Extracted data:
------

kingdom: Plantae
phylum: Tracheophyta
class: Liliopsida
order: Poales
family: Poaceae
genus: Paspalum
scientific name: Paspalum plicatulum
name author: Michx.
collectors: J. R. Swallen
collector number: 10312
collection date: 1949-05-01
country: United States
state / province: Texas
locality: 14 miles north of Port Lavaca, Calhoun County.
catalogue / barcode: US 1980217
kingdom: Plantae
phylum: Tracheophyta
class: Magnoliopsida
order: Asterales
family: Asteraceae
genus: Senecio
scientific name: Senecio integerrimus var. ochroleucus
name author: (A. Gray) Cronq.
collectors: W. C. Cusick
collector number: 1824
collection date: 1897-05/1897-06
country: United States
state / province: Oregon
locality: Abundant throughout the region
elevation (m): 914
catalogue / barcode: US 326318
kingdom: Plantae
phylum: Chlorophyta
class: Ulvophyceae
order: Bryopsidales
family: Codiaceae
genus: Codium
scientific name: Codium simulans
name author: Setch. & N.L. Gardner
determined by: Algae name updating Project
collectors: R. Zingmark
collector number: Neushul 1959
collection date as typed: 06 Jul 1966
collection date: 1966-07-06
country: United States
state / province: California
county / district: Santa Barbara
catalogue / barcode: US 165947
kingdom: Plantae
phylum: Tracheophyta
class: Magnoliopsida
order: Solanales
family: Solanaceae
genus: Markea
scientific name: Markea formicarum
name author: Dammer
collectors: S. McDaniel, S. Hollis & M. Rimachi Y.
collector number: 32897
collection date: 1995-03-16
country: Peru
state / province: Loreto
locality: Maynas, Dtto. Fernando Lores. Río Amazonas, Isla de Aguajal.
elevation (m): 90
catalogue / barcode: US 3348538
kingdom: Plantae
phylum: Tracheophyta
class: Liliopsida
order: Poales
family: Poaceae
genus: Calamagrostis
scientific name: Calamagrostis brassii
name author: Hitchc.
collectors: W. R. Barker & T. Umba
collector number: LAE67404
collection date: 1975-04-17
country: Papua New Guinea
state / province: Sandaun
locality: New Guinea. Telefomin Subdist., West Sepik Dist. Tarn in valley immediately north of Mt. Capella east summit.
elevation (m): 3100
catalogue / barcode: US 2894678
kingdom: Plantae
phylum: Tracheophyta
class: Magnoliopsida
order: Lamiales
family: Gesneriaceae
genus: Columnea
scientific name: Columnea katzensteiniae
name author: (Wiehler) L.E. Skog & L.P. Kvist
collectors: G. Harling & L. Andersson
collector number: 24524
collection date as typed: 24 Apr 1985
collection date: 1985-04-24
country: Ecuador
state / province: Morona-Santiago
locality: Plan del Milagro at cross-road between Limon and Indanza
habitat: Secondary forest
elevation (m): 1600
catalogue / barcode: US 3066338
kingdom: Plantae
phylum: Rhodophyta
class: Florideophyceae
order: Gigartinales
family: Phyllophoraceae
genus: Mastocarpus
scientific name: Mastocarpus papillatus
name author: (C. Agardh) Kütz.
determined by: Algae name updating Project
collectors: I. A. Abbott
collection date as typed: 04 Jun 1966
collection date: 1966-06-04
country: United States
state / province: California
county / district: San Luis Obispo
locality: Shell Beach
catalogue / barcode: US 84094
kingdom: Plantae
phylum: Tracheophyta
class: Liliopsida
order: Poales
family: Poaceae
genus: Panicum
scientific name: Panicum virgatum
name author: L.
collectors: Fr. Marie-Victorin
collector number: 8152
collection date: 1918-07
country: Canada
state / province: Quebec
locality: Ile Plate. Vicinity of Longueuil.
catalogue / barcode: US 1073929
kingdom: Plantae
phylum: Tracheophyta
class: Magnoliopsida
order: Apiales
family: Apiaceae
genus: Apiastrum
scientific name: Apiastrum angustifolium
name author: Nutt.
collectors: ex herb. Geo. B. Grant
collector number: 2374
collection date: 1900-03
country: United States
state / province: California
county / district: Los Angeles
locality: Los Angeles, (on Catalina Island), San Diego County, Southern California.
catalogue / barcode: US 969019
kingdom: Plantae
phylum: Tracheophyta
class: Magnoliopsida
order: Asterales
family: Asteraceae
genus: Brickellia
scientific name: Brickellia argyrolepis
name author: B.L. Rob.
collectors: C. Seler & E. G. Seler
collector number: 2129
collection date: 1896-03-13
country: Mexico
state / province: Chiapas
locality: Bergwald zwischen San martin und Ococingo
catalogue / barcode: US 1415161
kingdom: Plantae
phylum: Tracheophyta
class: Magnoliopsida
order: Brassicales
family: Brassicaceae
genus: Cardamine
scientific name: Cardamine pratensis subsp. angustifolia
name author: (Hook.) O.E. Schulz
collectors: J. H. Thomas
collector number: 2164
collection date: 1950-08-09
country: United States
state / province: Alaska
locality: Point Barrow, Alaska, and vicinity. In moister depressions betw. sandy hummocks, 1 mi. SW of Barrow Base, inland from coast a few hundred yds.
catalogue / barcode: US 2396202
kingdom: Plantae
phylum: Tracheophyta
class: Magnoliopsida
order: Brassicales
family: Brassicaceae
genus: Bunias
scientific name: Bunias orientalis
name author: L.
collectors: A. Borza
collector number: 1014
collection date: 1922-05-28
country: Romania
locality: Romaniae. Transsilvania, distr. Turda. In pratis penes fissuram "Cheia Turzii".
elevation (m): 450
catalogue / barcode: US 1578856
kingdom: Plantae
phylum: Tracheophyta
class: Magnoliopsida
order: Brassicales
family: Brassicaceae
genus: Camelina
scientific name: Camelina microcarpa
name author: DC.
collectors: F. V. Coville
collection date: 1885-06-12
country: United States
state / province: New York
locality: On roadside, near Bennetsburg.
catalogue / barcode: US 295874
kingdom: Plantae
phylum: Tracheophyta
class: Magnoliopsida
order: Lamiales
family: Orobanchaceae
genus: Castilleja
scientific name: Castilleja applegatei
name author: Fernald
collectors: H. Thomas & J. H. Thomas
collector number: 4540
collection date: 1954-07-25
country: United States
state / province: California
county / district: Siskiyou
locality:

------

Required task: Reproduce every line of the items above verbatim, from the first item through the last.

Finished exercise:
kingdom: Plantae
phylum: Tracheophyta
class: Liliopsida
order: Poales
family: Poaceae
genus: Paspalum
scientific name: Paspalum plicatulum
name author: Michx.
collectors: J. R. Swallen
collector number: 10312
collection date: 1949-05-01
country: United States
state / province: Texas
locality: 14 miles north of Port Lavaca, Calhoun County.
catalogue / barcode: US 1980217
kingdom: Plantae
phylum: Tracheophyta
class: Magnoliopsida
order: Asterales
family: Asteraceae
genus: Senecio
scientific name: Senecio integerrimus var. ochroleucus
name author: (A. Gray) Cronq.
collectors: W. C. Cusick
collector number: 1824
collection date: 1897-05/1897-06
country: United States
state / province: Oregon
locality: Abundant throughout the region
elevation (m): 914
catalogue / barcode: US 326318
kingdom: Plantae
phylum: Chlorophyta
class: Ulvophyceae
order: Bryopsidales
family: Codiaceae
genus: Codium
scientific name: Codium simulans
name author: Setch. & N.L. Gardner
determined by: Algae name updating Project
collectors: R. Zingmark
collector number: Neushul 1959
collection date as typed: 06 Jul 1966
collection date: 1966-07-06
country: United States
state / province: California
county / district: Santa Barbara
catalogue / barcode: US 165947
kingdom: Plantae
phylum: Tracheophyta
class: Magnoliopsida
order: Solanales
family: Solanaceae
genus: Markea
scientific name: Markea formicarum
name author: Dammer
collectors: S. McDaniel, S. Hollis & M. Rimachi Y.
collector number: 32897
collection date: 1995-03-16
country: Peru
state / province: Loreto
locality: Maynas, Dtto. Fernando Lores. Río Amazonas, Isla de Aguajal.
elevation (m): 90
catalogue / barcode: US 3348538
kingdom: Plantae
phylum: Tracheophyta
class: Liliopsida
order: Poales
family: Poaceae
genus: Calamagrostis
scientific name: Calamagrostis brassii
name author: Hitchc.
collectors: W. R. Barker & T. Umba
collector number: LAE67404
collection date: 1975-04-17
country: Papua New Guinea
state / province: Sandaun
locality: New Guinea. Telefomin Subdist., West Sepik Dist. Tarn in valley immediately north of Mt. Capella east summit.
elevation (m): 3100
catalogue / barcode: US 2894678
kingdom: Plantae
phylum: Tracheophyta
class: Magnoliopsida
order: Lamiales
family: Gesneriaceae
genus: Columnea
scientific name: Columnea katzensteiniae
name author: (Wiehler) L.E. Skog & L.P. Kvist
collectors: G. Harling & L. Andersson
collector number: 24524
collection date as typed: 24 Apr 1985
collection date: 1985-04-24
country: Ecuador
state / province: Morona-Santiago
locality: Plan del Milagro at cross-road between Limon and Indanza
habitat: Secondary forest
elevation (m): 1600
catalogue / barcode: US 3066338
kingdom: Plantae
phylum: Rhodophyta
class: Florideophyceae
order: Gigartinales
family: Phyllophoraceae
genus: Mastocarpus
scientific name: Mastocarpus papillatus
name author: (C. Agardh) Kütz.
determined by: Algae name updating Project
collectors: I. A. Abbott
collection date as typed: 04 Jun 1966
collection date: 1966-06-04
country: United States
state / province: California
county / district: San Luis Obispo
locality: Shell Beach
catalogue / barcode: US 84094
kingdom: Plantae
phylum: Tracheophyta
class: Liliopsida
order: Poales
family: Poaceae
genus: Panicum
scientific name: Panicum virgatum
name author: L.
collectors: Fr. Marie-Victorin
collector number: 8152
collection date: 1918-07
country: Canada
state / province: Quebec
locality: Ile Plate. Vicinity of Longueuil.
catalogue / barcode: US 1073929
kingdom: Plantae
phylum: Tracheophyta
class: Magnoliopsida
order: Apiales
family: Apiaceae
genus: Apiastrum
scientific name: Apiastrum angustifolium
name author: Nutt.
collectors: ex herb. Geo. B. Grant
collector number: 2374
collection date: 1900-03
country: United States
state / province: California
county / district: Los Angeles
locality: Los Angeles, (on Catalina Island), San Diego County, Southern California.
catalogue / barcode: US 969019
kingdom: Plantae
phylum: Tracheophyta
class: Magnoliopsida
order: Asterales
family: Asteraceae
genus: Brickellia
scientific name: Brickellia argyrolepis
name author: B.L. Rob.
collectors: C. Seler & E. G. Seler
collector number: 2129
collection date: 1896-03-13
country: Mexico
state / province: Chiapas
locality: Bergwald zwischen San martin und Ococingo
catalogue / barcode: US 1415161
kingdom: Plantae
phylum: Tracheophyta
class: Magnoliopsida
order: Brassicales
family: Brassicaceae
genus: Cardamine
scientific name: Cardamine pratensis subsp. angustifolia
name author: (Hook.) O.E. Schulz
collectors: J. H. Thomas
collector number: 2164
collection date: 1950-08-09
country: United States
state / province: Alaska
locality: Point Barrow, Alaska, and vicinity. In moister depressions betw. sandy hummocks, 1 mi. SW of Barrow Base, inland from coast a few hundred yds.
catalogue / barcode: US 2396202
kingdom: Plantae
phylum: Tracheophyta
class: Magnoliopsida
order: Brassicales
family: Brassicaceae
genus: Bunias
scientific name: Bunias orientalis
name author: L.
collectors: A. Borza
collector number: 1014
collection date: 1922-05-28
country: Romania
locality: Romaniae. Transsilvania, distr. Turda. In pratis penes fissuram "Cheia Turzii".
elevation (m): 450
catalogue / barcode: US 1578856
kingdom: Plantae
phylum: Tracheophyta
class: Magnoliopsida
order: Brassicales
family: Brassicaceae
genus: Camelina
scientific name: Camelina microcarpa
name author: DC.
collectors: F. V. Coville
collection date: 1885-06-12
country: United States
state / province: New York
locality: On roadside, near Bennetsburg.
catalogue / barcode: US 295874
kingdom: Plantae
phylum: Tracheophyta
class: Magnoliopsida
order: Lamiales
family: Orobanchaceae
genus: Castilleja
scientific name: Castilleja applegatei
name author: Fernald
collectors: H. Thomas & J. H. Thomas
collector number: 4540
collection date: 1954-07-25
country: United States
state / province: California
county / district: Siskiyou
locality:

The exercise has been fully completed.